For the first time, Terry Krogmann has a storefront gallery. The local metalworker and sculptor also has a larger work studio, and soon his distinctive curly iron gates will adorn two local landmarks.
All of which belies the fact that business at his small company, Divine Steel, is slower than ever. But that's fine with Krogmann.
At the height of Florida's building boom, around 2005, Krogmann had a staff of 15 churning out scores of projects across the state. Most of the work was for lavish homes in Miami: elaborate ironwork that added low six-figure value to new homes. Those customers, many of them wealthy South Americans, liked Krogmann's outlandish style, inspired by the Rococo movement and the Spanish architect Antonio Gaudi.
With the housing bust, most of that market vanished, almost overnight.
Now, he works differently.
"I can taste my own cooking," he said. "It empowers you. It makes you more creative."
Krogmann, 56, puts in 80 hours a week, doing the heavy physical labor by himself. He fires the steel like blacksmiths of yore, hammers it out on an anvil, uses forklifts to hoist his gargantuan designs. His wife, Lisa, is the only paid staffer. She helps polish the finished objects, which include gates, doors, staircases, bed frames, sculpture and custom artistic orders. He also has four unpaid interns.

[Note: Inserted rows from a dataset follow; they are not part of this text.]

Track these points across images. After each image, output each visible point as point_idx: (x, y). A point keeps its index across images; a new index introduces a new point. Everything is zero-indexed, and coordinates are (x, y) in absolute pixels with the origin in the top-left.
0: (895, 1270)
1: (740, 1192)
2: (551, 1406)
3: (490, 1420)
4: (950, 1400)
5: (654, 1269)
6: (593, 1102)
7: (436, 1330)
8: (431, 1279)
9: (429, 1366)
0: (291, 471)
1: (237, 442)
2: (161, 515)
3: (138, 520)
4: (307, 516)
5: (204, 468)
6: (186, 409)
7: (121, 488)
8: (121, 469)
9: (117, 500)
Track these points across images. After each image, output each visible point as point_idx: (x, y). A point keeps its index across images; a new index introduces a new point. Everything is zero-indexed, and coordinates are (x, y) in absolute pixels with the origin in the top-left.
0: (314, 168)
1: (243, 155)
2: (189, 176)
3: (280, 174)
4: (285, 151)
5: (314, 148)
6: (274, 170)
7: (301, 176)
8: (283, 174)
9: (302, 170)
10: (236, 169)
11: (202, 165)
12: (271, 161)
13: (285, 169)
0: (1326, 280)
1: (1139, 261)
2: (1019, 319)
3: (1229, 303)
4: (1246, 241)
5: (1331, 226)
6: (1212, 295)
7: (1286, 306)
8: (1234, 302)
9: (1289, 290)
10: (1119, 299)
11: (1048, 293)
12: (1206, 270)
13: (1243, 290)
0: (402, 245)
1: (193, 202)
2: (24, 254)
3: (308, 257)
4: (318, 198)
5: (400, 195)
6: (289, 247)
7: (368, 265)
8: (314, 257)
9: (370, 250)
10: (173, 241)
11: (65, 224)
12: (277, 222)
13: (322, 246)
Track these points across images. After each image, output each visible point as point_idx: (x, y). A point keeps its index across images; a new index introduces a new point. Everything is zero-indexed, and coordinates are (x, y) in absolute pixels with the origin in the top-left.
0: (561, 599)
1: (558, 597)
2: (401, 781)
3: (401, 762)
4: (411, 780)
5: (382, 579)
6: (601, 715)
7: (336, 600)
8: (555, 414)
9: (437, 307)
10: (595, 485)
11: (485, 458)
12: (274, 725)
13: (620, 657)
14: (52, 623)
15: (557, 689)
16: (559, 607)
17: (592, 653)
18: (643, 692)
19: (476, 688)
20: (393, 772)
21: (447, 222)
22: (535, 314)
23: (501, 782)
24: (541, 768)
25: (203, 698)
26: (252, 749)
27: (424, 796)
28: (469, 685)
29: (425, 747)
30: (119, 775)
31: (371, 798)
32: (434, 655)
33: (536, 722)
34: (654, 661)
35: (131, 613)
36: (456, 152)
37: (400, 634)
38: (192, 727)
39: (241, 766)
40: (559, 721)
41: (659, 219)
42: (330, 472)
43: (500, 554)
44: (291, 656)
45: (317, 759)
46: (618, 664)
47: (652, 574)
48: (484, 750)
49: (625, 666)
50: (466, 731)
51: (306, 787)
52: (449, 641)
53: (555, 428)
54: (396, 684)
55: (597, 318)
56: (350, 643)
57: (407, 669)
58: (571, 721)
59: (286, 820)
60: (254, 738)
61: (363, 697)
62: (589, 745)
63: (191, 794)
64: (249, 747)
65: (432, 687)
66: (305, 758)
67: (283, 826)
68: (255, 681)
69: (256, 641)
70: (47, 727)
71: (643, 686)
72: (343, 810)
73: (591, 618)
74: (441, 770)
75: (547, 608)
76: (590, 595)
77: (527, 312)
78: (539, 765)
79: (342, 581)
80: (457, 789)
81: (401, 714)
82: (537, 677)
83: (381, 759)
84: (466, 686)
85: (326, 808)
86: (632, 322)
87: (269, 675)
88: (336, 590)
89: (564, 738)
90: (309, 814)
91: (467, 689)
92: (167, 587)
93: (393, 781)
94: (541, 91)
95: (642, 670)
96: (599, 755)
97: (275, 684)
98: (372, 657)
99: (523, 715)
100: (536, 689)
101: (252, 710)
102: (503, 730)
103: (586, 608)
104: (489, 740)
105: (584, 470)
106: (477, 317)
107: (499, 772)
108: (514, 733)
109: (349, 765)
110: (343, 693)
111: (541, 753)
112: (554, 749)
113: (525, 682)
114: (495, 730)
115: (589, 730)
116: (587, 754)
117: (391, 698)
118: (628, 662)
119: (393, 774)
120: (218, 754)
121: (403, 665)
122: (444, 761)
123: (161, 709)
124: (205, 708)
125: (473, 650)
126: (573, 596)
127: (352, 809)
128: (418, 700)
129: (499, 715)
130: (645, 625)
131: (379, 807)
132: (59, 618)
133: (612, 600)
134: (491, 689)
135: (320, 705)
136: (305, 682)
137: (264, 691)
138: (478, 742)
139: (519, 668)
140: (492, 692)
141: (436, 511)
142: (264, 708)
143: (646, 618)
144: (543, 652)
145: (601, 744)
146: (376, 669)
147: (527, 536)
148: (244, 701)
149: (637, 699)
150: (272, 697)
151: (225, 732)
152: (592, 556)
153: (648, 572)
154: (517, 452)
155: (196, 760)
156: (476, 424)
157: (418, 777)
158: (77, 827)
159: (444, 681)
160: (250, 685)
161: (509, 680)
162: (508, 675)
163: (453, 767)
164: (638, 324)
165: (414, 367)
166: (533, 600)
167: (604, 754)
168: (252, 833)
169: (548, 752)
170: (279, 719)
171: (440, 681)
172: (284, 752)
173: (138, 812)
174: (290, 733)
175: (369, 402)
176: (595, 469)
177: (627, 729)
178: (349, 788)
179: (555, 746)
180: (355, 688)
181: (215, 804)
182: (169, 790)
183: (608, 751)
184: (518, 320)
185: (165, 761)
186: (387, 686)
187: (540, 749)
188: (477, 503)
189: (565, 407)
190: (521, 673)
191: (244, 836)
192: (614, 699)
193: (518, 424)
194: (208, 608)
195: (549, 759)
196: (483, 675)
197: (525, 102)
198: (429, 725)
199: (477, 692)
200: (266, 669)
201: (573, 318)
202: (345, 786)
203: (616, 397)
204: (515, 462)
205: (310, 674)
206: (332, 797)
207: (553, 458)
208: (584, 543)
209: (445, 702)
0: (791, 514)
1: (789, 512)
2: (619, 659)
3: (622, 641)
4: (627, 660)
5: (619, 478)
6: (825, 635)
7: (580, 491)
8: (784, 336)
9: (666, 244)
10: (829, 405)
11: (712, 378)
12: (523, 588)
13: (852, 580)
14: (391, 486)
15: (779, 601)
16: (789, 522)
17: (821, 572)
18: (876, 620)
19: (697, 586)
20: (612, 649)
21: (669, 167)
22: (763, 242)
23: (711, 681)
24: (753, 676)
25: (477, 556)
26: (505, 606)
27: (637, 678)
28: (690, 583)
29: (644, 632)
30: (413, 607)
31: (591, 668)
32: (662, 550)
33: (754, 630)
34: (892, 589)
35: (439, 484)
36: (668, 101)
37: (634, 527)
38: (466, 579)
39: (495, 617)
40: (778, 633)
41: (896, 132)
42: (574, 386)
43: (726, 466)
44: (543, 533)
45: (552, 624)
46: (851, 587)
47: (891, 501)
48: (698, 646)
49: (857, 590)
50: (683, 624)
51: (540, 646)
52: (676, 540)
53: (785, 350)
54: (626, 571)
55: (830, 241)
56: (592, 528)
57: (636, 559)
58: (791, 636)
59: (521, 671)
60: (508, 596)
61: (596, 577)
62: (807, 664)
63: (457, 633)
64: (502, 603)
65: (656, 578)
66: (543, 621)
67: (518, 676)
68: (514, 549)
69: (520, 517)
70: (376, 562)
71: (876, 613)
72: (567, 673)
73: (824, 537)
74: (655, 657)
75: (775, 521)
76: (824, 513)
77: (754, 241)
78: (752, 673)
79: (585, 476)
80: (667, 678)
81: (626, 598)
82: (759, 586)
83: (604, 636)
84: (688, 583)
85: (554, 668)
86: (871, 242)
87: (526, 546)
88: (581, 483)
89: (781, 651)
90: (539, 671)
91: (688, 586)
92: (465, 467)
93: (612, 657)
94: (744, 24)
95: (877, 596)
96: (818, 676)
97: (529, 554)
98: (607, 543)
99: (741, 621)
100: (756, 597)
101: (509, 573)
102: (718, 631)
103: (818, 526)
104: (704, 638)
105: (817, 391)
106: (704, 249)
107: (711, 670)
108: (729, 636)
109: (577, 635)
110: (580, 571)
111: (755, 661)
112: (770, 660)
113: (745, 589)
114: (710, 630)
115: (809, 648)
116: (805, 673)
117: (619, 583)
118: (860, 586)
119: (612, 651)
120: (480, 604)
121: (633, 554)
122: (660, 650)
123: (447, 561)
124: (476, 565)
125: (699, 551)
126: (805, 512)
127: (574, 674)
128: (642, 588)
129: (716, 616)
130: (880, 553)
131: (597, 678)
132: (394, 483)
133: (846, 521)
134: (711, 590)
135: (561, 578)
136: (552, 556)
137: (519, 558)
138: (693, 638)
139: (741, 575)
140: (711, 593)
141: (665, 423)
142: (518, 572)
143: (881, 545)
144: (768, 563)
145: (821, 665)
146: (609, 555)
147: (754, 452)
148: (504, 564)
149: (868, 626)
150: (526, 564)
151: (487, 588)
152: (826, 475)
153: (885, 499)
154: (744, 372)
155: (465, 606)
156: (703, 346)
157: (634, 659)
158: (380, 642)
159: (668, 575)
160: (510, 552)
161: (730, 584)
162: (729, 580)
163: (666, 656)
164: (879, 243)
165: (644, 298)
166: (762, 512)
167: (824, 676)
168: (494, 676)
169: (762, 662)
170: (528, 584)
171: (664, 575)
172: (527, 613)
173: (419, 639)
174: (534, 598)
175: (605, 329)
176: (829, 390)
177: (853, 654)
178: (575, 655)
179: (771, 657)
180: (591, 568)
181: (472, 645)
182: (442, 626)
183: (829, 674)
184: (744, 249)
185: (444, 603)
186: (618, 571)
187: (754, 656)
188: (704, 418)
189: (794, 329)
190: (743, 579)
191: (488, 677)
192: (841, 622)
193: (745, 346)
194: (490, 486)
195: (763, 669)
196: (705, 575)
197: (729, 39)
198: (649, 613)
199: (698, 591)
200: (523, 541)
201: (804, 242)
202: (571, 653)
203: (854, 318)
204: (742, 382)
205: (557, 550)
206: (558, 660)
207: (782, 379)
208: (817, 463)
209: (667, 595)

His studio is in an old industrial building at Fifth Avenue S and 22nd Street, which is far less glitzy than the space he once occupied at the historic Piano Exchange building at 232 Second St. N.
For a former student of the prestigious Parsons The New School for Design in New York whose father was a commercial blacksmith, the grittier work environment and simpler work schedule represent a return to his roots.
Krogmann has been working on two local projects that are fetching considerably less money than he demanded a few years back, even if they are of historic significance for the city. One is for the Crislip Arcade building at 645 Central Ave., the other for the St. Petersburg Tennis Center in Bartlett Park at 650 18th Ave. S.
For the Crislip, he's creating two sets of gates, for the front and rear of the building. Krogmann agreed to do the project in exchange for the cost of materials, about $10,000, and for a year's rent on what will be his first gallery space.
Krogmann, who lives in Lakewood Estates with his two daughters, said he was inspired by the 600 block of Central Avenue and its recent transformation into an artists' enclave. He was given free rein on the gates' design. He found inspiration in the way that light beams through the arcade and decided to take advantage of shadow effects.
"The artistic silhouette you can create can actually draw people in to the center," he said. "If you're going to put artists in there, you've go to celebrate art."
For the tennis center, Krogmann was chosen by the city's public arts commission to create a tennis-themed entrance gate for $20,000. He's calling the 8-foot tall, 15-foot wide project Match Point. It features hollow steel tennis balls made furry by laborious etching. Krogmann's much more stylized design was turned down by the city, he said.
In between, Krogmann is also focusing again on evolving as an artist. He is scouting high-end customers who want his baroque style. Those customers still exist, he said, but they are fewer.
"I want to take it to the next level. I want to go way out there."